Miss Marple drive them mad as she perseverates exactly how
and why they bleed so awfully much all over everything. Severing
myself from all their urgent diction, I protest that I’ve enough
inside my magic chest to entertain without resorting to their
egoistic fictions. Oh, I guess they're not so bad – not, anyway,
much worse than anyone one meets, the homeless clueless
hopeless beaten prophylactic walking tactics we call personalities –

let’s cut ‘em all some slack. It’s tough to get up, go, come back. But
here’s the deal. Today I say that if we are to get a leg up, we have
got to penetrate the cosmos like a flying fist, make lists of aspirations
into something more than listless wisps: alchemize the stale into
the fresh: make flesh from a synecdoche (rhymes with Schenectady)

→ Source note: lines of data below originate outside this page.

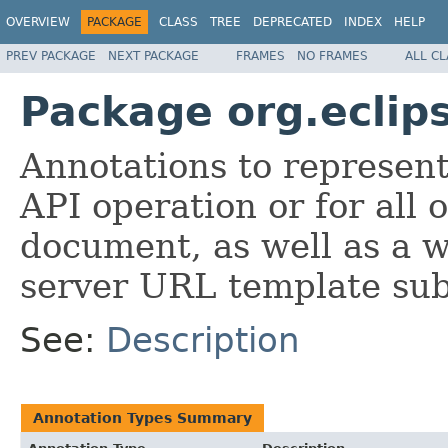
OVERVIEW
PACKAGE
CLASS
TREE
DEPRECATED
INDEX
HELP
PREV PACKAGE
NEXT PACKAGE
FRAMES
NO FRAMES
ALL C
Package org.eclip
Annotations to represent
API operation or for all
document, as well as a w
server URL template sub
See:
Description
Annotation Types Summary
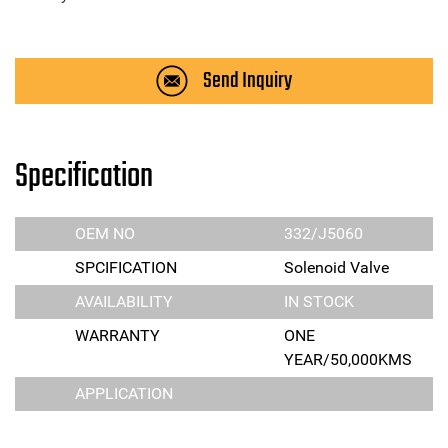
Send Inquiry
Specification
OEM NO
332/J5060
SPCIFICATION
Solenoid Valve
AVAILABILITY
IN STOCK
WARRANTY
ONE
YEAR/50,000KMS
APPLICATION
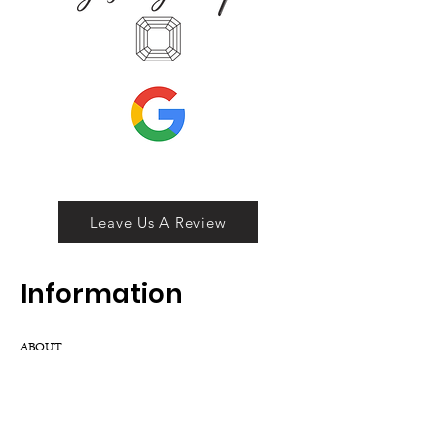
Leave Us A Review
Inf
ormation
ABOUT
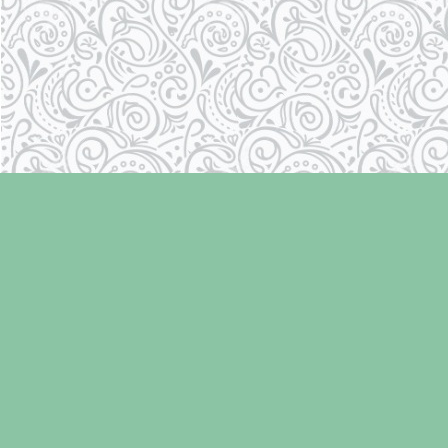
Find us at
Laughing Oyster Bookshop
286 Fifth Street
Courtenay
,
BC
Canada
V9N 1J6
Map & Hours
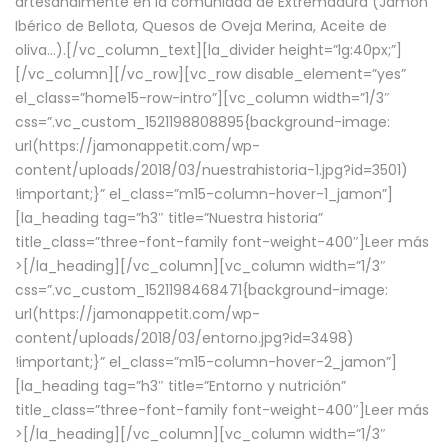
artesanalmente en la comunidad de Extremadura (Jamón
Ibérico de Bellota, Quesos de Oveja Merina, Aceite de
oliva…).[/vc_column_text][la_divider height=”lg:40px;”]
[/vc_column][/vc_row][vc_row disable_element=”yes”
el_class=”home15-row-intro”][vc_column width=”1/3″
css=”.vc_custom_1521198808895{background-image:
url(https://jamonappetit.com/wp-
content/uploads/2018/03/nuestrahistoria-1.jpg?id=3501)
!important;}” el_class=”m15-column-hover-1_jamon”]
[la_heading tag=”h3″ title=”Nuestra historia”
title_class=”three-font-family font-weight-400″]
Leer más
>
[/la_heading][/vc_column][vc_column width=”1/3″
css=”.vc_custom_1521198468471{background-image:
url(https://jamonappetit.com/wp-
content/uploads/2018/03/entorno.jpg?id=3498)
!important;}” el_class=”m15-column-hover-2_jamon”]
[la_heading tag=”h3″ title=”Entorno y nutrición”
title_class=”three-font-family font-weight-400″]
Leer más
>
[/la_heading][/vc_column][vc_column width=”1/3″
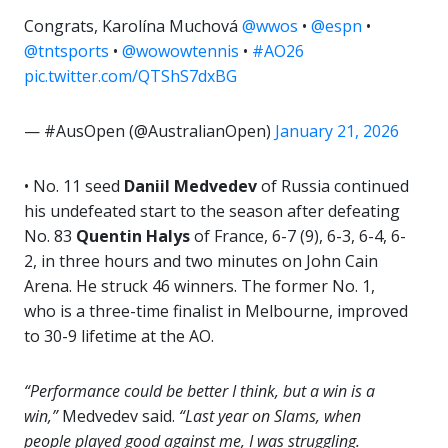
Congrats, Karolína Muchová
@wwos
•
@espn
•
@tntsports
•
@wowowtennis
•
#AO26
pic.twitter.com/QTShS7dxBG
— #AusOpen (@AustralianOpen)
January 21, 2026
• No. 11 seed
Daniil Medvedev
of Russia continued
his undefeated start to the season after defeating
No. 83
Quentin Halys
of France, 6-7 (9), 6-3, 6-4, 6-
2, in three hours and two minutes on John Cain
Arena. He struck 46 winners. The former No. 1,
who is a three-time finalist in Melbourne, improved
to 30-9 lifetime at the AO.
“Performance could be better I think, but a win is a
win,”
Medvedev said.
“Last year on Slams, when
people played good against me, I was struggling.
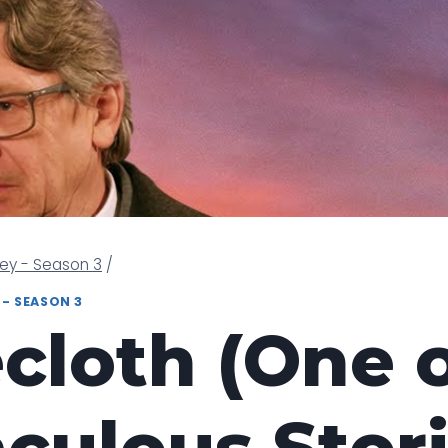
ney - Season 3
/
 - SEASON 3
cloth (One o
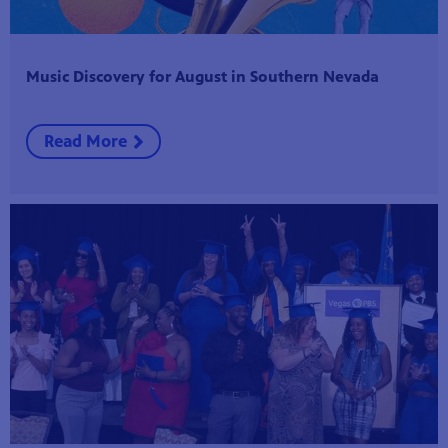
Music Discovery for August in Southern Nevada
Read More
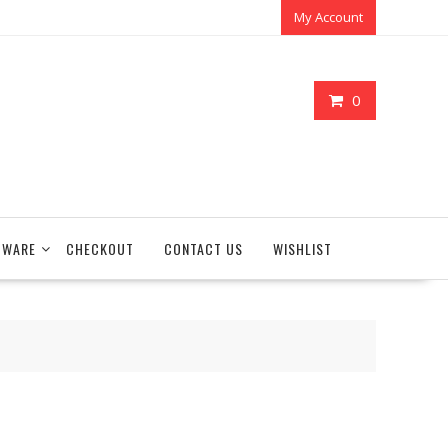
My Account
0
TWARE
CHECKOUT
CONTACT US
WISHLIST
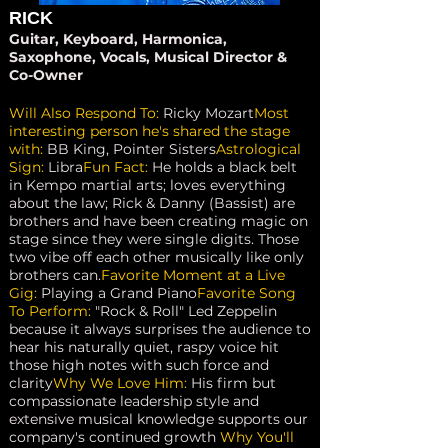
RICK
Guitar, Keyboard, Harmonica,
Saxophone, Vocals, Musical Director &
Co-Owner
Will Also Respond To:
Ricky Mozart
Most
interesting person he's shared the stage
with:
BB King, Pointer Sisters
Astrological
Sign:
Libra
Fun Fact:
He holds a black belt
in Kempo martial arts; loves everything
about the law; Rick & Danny (Bassist) are
brothers and have been creating magic on
stage since they were single digits. Those
two vibe off each other musically like only
brothers can.
Favorite Moment at a Live
Gig:
Playing a Grand Piano
Favorite Song
To Perform:
"Rock & Roll" Led Zeppelin
because it always surprises the audience to
hear his naturally quiet, raspy voice hit
those high notes with such force and
clarity
Why We Love Him:
His firm but
compassionate leadership style and
extensive musical knowledge supports our
company's continued growth
Why You'll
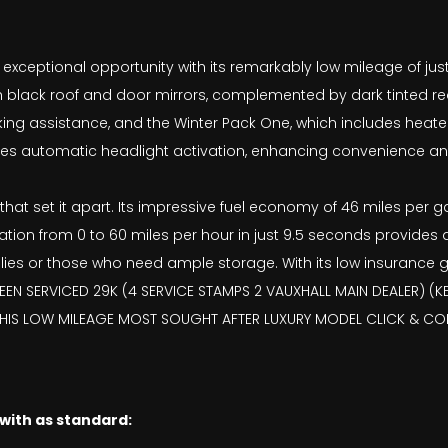
exceptional opportunity with its remarkably low mileage of just 
ylish black roof and door mirrors, complemented by dark tinted 
rking assistance, and the Winter Pack One, which includes heat
ures automatic headlight activation, enhancing convenience an
at set it apart. Its impressive fuel economy of 46 miles per gall
tion from 0 to 60 miles per hour in just 9.5 seconds provides a
ies or those who need ample storage. With its low insurance gr
EN SERVICED 29K (4 SERVICE STAMPS 2 VAUXHALL MAIN DEALER) (KE
THIS LOW MILEAGE MOST SOUGHT AFTER LUXURY MODEL CLICK & COL
 with as standard:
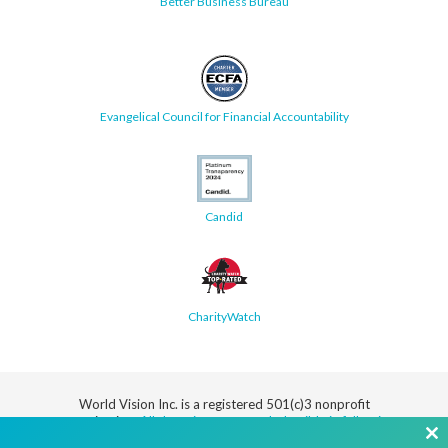
Better Business Bureau
Evangelical Council for Financial Accountability
Candid
CharityWatch
World Vision Inc. is a registered 501(c)3 nonprofit
organization.
All donations are tax deductible in full or in
part.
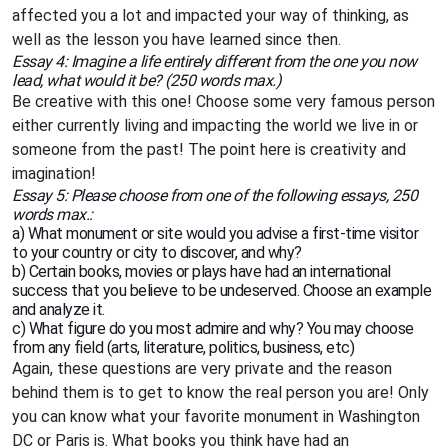
affected you a lot and impacted your way of thinking, as
well as the lesson you have learned since then.
Essay 4: Imagine a life entirely different from the one you now
lead, what would it be? (250 words max.)
Be creative with this one! Choose some very famous person
either currently living and impacting the world we live in or
someone from the past! The point here is creativity and
imagination!
Essay 5: Please choose from one of the following essays, 250
words max.:
a) What monument or site would you advise a first-time visitor
to your country or city to discover, and why?
b) Certain books, movies or plays have had an international
success that you believe to be undeserved. Choose an example
and analyze it.
c) What figure do you most admire and why? You may choose
from any field (arts, literature, politics, business, etc)
Again, these questions are very private and the reason
behind them is to get to know the real person you are! Only
you can know what your favorite monument in Washington
DC or Paris is. What books you think have had an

indicating genus by referring to one telling part of it – ramming all
the universe into a quark: seeking macrocosm in the micro without

going too completely psycho – prize precisely what a poem is.
(Extra fizz: I remember, in Schenectady, one terribly late night when
I was just one month the younger side of twenty, I took in the whole
bejeezus of what I would spend the rest of life recovering from:
a synecdoche of softly moonlit skin: taut arms and back of somebody
called Jim. I never dared to touch, but it is not too much to say
that everything that I would ever want resided in this glimpse of him.)